(Extrait à lire)
◇ ◇ ◇ ◇ ◇ ◇ ◇
Lettre ouverte commune, dont la LDH est signataire, au nouveau procureur de la Cour pénale internationale, Karim Khan
Monsieur le procureur de la Cour pénale internationale,
Au nom de la Fédération internationale pour les droits humains (FIDH) et de 47 de ses organisations membres, nous tenons à vous féliciter pour votre élection en tant que troisième procureur de la Cour pénale internationale (CPI). Nous nous réjouissons de continuer à échanger avec votre bureau et, dans cette optique, souhaitons vous présenter le travail de la FIDH concernant les situations relevant de la compétence de la Cour. Nous profitons également de cette occasion pour mettre en avant quelques questions qui, selon nous, méritent votre attention.
La FIDH est une ONG internationale de défense des droits humains qui fédère 192 organisations de 117 pays. Depuis 1922, nous défendons l’ensemble des droits civils, politiques, économiques, sociaux et culturels tels qu’énoncés dans la Déclaration universelle des droits de l’Homme. En tant que mouvement fédératif, la FIDH place ses organisations membres au cœur de son processus de décision. Cette structure permet à la FIDH de conjuguer l’expérience et la connaissance du terrain avec l’expertise en matière de droit international, de mécanismes de protection et d’instances intergouvernementales. L’union de nos forces procure une alliance unique qui rend le travail de la FIDH représentatif des points de vue des organisations nationales de défense des droits humains et de la société civile locale.
◇ ◇ ◇ ◇ ◇ ◇ ◇
(Travail demandé)
Rédigez la suite de la lettre ouverte au procureur de la Cour pénale internationale, en reprenant juste après sa dernière phrase. La liste ci-dessous provient d'une autre source que la lettre ouverte.

(Données fournies)
◇ ◇ ◇ ◇ ◇ ◇ ◇
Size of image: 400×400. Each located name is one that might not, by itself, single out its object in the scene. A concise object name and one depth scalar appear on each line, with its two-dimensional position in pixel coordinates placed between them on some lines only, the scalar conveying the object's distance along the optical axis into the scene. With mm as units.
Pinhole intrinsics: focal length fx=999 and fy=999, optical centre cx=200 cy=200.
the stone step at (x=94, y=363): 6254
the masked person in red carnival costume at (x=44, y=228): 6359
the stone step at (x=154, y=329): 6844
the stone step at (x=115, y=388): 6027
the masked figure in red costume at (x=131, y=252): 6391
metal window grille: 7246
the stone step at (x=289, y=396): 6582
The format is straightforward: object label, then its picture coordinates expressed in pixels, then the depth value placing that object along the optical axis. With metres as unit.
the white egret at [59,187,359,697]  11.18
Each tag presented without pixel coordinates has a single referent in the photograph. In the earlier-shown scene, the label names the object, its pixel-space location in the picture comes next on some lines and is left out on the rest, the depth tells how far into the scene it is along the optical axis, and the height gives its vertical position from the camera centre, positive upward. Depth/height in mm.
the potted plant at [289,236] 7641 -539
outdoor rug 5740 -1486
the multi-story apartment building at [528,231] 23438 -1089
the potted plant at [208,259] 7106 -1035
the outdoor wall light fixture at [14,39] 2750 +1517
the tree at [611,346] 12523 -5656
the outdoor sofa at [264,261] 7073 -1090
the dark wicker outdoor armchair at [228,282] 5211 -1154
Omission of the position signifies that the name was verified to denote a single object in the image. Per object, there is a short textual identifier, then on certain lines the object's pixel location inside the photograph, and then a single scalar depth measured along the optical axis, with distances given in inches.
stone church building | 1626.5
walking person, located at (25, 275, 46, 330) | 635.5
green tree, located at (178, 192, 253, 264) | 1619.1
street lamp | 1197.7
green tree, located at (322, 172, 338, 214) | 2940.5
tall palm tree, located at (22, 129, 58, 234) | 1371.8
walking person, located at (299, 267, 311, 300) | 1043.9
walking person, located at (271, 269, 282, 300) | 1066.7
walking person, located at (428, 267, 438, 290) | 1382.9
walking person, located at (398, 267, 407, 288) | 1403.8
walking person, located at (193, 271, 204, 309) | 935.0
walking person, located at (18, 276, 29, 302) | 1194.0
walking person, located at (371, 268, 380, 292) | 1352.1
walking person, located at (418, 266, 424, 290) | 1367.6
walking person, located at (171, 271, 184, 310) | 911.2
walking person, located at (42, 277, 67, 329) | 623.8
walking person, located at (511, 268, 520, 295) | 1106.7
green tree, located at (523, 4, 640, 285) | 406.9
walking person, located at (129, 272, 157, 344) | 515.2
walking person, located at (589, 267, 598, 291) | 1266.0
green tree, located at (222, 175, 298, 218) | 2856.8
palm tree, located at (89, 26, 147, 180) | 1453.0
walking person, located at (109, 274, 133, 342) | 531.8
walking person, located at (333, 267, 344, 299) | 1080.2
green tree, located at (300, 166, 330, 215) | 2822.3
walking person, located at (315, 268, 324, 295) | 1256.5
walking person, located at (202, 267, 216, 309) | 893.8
◇ ◇ ◇ ◇ ◇ ◇ ◇
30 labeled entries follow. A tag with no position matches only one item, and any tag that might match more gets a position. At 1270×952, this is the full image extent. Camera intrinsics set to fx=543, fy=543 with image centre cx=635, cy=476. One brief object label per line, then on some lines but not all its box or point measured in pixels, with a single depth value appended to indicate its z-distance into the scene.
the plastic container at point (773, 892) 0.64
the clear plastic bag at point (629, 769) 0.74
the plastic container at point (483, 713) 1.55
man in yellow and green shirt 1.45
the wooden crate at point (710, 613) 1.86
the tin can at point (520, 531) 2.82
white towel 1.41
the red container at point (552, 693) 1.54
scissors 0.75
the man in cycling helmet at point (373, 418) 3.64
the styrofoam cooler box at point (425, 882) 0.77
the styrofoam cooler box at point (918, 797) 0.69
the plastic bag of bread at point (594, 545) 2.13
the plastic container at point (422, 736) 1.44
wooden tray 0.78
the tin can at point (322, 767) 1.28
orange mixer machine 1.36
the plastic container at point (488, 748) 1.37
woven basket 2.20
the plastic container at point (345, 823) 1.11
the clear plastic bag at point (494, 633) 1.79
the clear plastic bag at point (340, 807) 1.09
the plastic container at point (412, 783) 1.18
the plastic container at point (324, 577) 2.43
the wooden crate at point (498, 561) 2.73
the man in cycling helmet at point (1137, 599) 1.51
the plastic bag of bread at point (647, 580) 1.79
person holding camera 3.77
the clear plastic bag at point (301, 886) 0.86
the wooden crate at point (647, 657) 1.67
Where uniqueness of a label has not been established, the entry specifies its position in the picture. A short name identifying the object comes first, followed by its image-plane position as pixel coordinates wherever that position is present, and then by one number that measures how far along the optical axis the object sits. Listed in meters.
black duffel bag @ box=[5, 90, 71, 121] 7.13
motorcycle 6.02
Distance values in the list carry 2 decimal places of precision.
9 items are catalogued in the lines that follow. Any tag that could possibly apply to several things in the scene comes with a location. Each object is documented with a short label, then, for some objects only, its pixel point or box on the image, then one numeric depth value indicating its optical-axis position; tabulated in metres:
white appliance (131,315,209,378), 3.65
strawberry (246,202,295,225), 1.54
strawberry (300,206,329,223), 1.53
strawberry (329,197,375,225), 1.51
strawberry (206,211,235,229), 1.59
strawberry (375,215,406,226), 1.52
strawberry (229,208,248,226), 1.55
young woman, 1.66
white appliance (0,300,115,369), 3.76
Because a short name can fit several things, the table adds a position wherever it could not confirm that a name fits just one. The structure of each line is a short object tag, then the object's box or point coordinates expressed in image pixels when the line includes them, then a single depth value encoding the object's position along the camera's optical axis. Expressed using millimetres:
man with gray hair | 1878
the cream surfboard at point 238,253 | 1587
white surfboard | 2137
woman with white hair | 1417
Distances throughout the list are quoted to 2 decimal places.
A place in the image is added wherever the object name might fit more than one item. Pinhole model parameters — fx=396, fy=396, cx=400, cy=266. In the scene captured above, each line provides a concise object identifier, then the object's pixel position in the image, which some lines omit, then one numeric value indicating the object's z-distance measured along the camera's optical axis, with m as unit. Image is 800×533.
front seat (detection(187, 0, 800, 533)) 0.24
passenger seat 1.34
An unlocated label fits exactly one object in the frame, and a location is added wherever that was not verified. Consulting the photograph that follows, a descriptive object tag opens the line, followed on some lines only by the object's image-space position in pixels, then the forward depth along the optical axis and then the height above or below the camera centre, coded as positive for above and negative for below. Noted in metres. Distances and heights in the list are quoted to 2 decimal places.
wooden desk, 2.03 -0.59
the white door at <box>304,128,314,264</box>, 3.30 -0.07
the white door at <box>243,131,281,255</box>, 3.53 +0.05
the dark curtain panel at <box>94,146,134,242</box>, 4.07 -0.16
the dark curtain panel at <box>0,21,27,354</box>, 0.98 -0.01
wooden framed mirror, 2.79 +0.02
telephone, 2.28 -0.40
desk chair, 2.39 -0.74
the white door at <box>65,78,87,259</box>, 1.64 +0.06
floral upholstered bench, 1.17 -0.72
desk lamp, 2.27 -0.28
◇ ◇ ◇ ◇ ◇ ◇ ◇
(Réponse attendue)
La FIDH s’est engagée à faire en sorte que les auteurs des crimes les plus haineux rendent des comptes par le biais du système de justice pénale internationale. Nous avons été l’une des organisations de la société civile à l’origine du mouvement pour la création de la CPI. Nous avons participé activement aux négociations du Statut de Rome et avons plaidé pour que la Cour ait une structure qui permette une participation significative des survivant-e-s et des communautés affectées par les crimes internationaux. Depuis 2004, la FIDH maintient une délégation permanente à La Haye, à travers laquelle nous contribuons au dialogue entre la société civile et la CPI.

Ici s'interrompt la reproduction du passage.